But in the different situations of so-called "permanent residence", "temporary residence", "ordinary residence", "principal residence" and the like, the adjectives do not affect the fact that there is in all cases residence; and that quality is chiefly a matter of the degree to which a person in mind and fact settles into or maintains or centralizes his ordinary mode of living with its accessories in social relations, interests and conveniences at or in the place in question. It may be limited in time from the outset, or it may be indefinite, or so far as it is thought of, unlimited...
 Earlier, Rand, J. held that:
It is quite impossible to give [the word] "residing" a precise and inclusive definition. It is highly flexible, and its many shades of meaning vary not only in the contexts of different matters, but also in different aspects of the same matter. In one case it is satisfied by certain elements, in another by others, some common, some new.
 In the appeal at bar what is important in determining whether the appellant resided in Canada are the spatial bounds within which Mr. Revah spent his life or to which his ordered or customary living was related and the degree to which Mr. Revah in mind and in fact settled into or maintained or centralized his ordinary mode of living with its accessories and social relations, interests and conveniences.
 The appellant and his witnesses, his son and accountant, were cross‑examined carefully and, on the whole, their testimony on cross‑examination did not put in serious doubt their evidence in chief. There are, however, two matters that disturb me and these are that in filing his Canadian and United States income tax returns Mr. Revah reported only the income he earned in the particular country, not his world income, and that his province of residence in the relevant Canadian income tax returns is Quebec and his address was 351 Tait in Ville Saint-Laurent.
 If I find that Mr. Revah was not resident of Canada, the fact that he reported only his United States income in his United States income tax return is a matter for the Internal Revenue Service and not for me or the Canadian Revenue Agency ("CRA"). The fact that his Canadian income tax returns for 1993 and 1994 show his province of residence as Quebec ought to be compared to his United States tax returns for the same years which show his home address in Florida. Also, his Canadian tax return for 1993 states he ceased to be a resident of Canada in 1993; his Canadian tax return for 1994 states he ceased to be resident of Canada in 1994. While this is sloppy reporting on behalf of the tax preparer, it does indicate to some degree that Mr. Revah did not consider himself a resident of Canada in those years.
····················
ACTIVITIES:
[1] Reproduce the passage from the excerpt on tax residence, starting with "But in the different" and going on through "thought of, unlimited...".
[2] In the excerpt on tax residence, what address does Mr. Revah's relevant Canadian income tax returns give?
····················
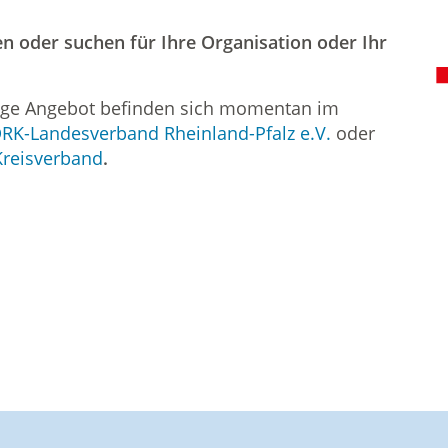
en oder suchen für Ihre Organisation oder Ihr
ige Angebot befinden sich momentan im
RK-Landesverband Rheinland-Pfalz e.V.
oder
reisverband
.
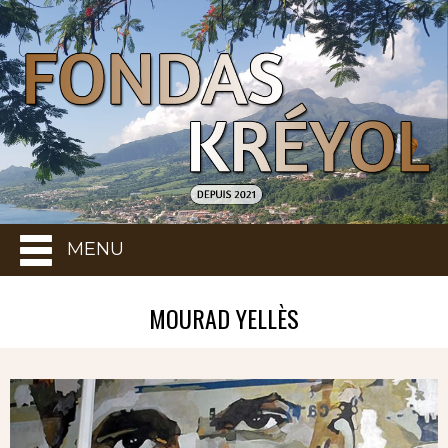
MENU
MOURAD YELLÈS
····················
PER-TASK ANSWERS:
[1]
But in the different situations of so-called "permanent residence", "temporary residence", "ordinary residence", "principal residence" and the like, the adjectives do not affect the fact that there is in all cases residence; and that quality is chiefly a matter of the degree to which a person in mind and fact settles into or maintains or centralizes his ordinary mode of living with its accessories in social relations, interests and conveniences at or in the place in question. It may be limited in time from the outset, or it may be indefinite, or so far as it is thought of, unlimited...

[2] 351 Tait in Ville Saint-Laurent, with Quebec as his province of residence.